» Goal
Write out the listing exactly as it is given.

+++ Listed records +++

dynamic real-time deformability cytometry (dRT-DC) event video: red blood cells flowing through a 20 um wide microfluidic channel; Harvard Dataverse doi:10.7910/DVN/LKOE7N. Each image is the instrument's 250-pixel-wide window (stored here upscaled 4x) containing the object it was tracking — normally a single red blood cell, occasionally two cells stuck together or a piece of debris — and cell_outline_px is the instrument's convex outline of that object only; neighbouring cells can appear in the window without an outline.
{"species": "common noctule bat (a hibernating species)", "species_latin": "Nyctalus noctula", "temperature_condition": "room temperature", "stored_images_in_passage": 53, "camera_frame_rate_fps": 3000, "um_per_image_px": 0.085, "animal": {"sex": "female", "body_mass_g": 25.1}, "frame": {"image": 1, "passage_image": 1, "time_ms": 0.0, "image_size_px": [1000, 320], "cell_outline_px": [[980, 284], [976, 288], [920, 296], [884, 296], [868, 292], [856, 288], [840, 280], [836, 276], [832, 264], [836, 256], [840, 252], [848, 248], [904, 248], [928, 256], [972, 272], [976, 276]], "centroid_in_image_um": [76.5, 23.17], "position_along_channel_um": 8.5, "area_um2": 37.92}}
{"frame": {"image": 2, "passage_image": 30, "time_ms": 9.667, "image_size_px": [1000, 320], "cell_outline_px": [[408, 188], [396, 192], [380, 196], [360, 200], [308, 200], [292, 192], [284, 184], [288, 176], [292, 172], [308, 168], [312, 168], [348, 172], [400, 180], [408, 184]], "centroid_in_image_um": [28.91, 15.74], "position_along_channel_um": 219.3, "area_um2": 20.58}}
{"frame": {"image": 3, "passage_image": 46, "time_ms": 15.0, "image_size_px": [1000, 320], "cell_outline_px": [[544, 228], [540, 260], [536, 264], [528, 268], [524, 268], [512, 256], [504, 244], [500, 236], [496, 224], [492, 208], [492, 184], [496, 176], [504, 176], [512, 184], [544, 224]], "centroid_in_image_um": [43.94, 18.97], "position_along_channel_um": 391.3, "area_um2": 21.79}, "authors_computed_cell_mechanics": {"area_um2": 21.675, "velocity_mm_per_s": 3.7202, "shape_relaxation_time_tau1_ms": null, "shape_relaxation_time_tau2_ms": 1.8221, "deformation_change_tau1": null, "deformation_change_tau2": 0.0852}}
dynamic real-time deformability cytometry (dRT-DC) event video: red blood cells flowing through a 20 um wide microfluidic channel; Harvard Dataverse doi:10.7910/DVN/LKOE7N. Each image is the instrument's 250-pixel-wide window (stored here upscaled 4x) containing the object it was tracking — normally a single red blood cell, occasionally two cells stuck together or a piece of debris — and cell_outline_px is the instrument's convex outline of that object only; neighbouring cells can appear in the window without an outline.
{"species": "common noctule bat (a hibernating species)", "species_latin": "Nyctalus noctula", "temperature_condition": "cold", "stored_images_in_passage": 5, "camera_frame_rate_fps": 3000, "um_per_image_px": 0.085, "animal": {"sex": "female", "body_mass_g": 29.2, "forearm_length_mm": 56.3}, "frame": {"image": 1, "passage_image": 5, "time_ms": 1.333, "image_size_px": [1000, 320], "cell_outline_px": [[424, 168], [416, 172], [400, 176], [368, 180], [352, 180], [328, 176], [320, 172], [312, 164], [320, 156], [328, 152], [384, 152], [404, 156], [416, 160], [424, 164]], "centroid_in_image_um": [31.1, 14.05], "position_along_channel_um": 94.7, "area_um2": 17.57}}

+++

» Complete output
dynamic real-time deformability cytometry (dRT-DC) event video: red blood cells flowing through a 20 um wide microfluidic channel; Harvard Dataverse doi:10.7910/DVN/LKOE7N. Each image is the instrument's 250-pixel-wide window (stored here upscaled 4x) containing the object it was tracking — normally a single red blood cell, occasionally two cells stuck together or a piece of debris — and cell_outline_px is the instrument's convex outline of that object only; neighbouring cells can appear in the window without an outline.
{"species": "common noctule bat (a hibernating species)", "species_latin": "Nyctalus noctula", "temperature_condition": "room temperature", "stored_images_in_passage": 53, "camera_frame_rate_fps": 3000, "um_per_image_px": 0.085, "animal": {"sex": "female", "body_mass_g": 25.1}, "frame": {"image": 1, "passage_image": 1, "time_ms": 0.0, "image_size_px": [1000, 320], "cell_outline_px": [[980, 284], [976, 288], [920, 296], [884, 296], [868, 292], [856, 288], [840, 280], [836, 276], [832, 264], [836, 256], [840, 252], [848, 248], [904, 248], [928, 256], [972, 272], [976, 276]], "centroid_in_image_um": [76.5, 23.17], "position_along_channel_um": 8.5, "area_um2": 37.92}}
{"frame": {"image": 2, "passage_image": 30, "time_ms": 9.667, "image_size_px": [1000, 320], "cell_outline_px": [[408, 188], [396, 192], [380, 196], [360, 200], [308, 200], [292, 192], [284, 184], [288, 176], [292, 172], [308, 168], [312, 168], [348, 172], [400, 180], [408, 184]], "centroid_in_image_um": [28.91, 15.74], "position_along_channel_um": 219.3, "area_um2": 20.58}}
{"frame": {"image": 3, "passage_image": 46, "time_ms": 15.0, "image_size_px": [1000, 320], "cell_outline_px": [[544, 228], [540, 260], [536, 264], [528, 268], [524, 268], [512, 256], [504, 244], [500, 236], [496, 224], [492, 208], [492, 184], [496, 176], [504, 176], [512, 184], [544, 224]], "centroid_in_image_um": [43.94, 18.97], "position_along_channel_um": 391.3, "area_um2": 21.79}, "authors_computed_cell_mechanics": {"area_um2": 21.675, "velocity_mm_per_s": 3.7202, "shape_relaxation_time_tau1_ms": null, "shape_relaxation_time_tau2_ms": 1.8221, "deformation_change_tau1": null, "deformation_change_tau2": 0.0852}}
dynamic real-time deformability cytometry (dRT-DC) event video: red blood cells flowing through a 20 um wide microfluidic channel; Harvard Dataverse doi:10.7910/DVN/LKOE7N. Each image is the instrument's 250-pixel-wide window (stored here upscaled 4x) containing the object it was tracking — normally a single red blood cell, occasionally two cells stuck together or a piece of debris — and cell_outline_px is the instrument's convex outline of that object only; neighbouring cells can appear in the window without an outline.
{"species": "common noctule bat (a hibernating species)", "species_latin": "Nyctalus noctula", "temperature_condition": "cold", "stored_images_in_passage": 5, "camera_frame_rate_fps": 3000, "um_per_image_px": 0.085, "animal": {"sex": "female", "body_mass_g": 29.2, "forearm_length_mm": 56.3}, "frame": {"image": 1, "passage_image": 5, "time_ms": 1.333, "image_size_px": [1000, 320], "cell_outline_px": [[424, 168], [416, 172], [400, 176], [368, 180], [352, 180], [328, 176], [320, 172], [312, 164], [320, 156], [328, 152], [384, 152], [404, 156], [416, 160], [424, 164]], "centroid_in_image_um": [31.1, 14.05], "position_along_channel_um": 94.7, "area_um2": 17.57}}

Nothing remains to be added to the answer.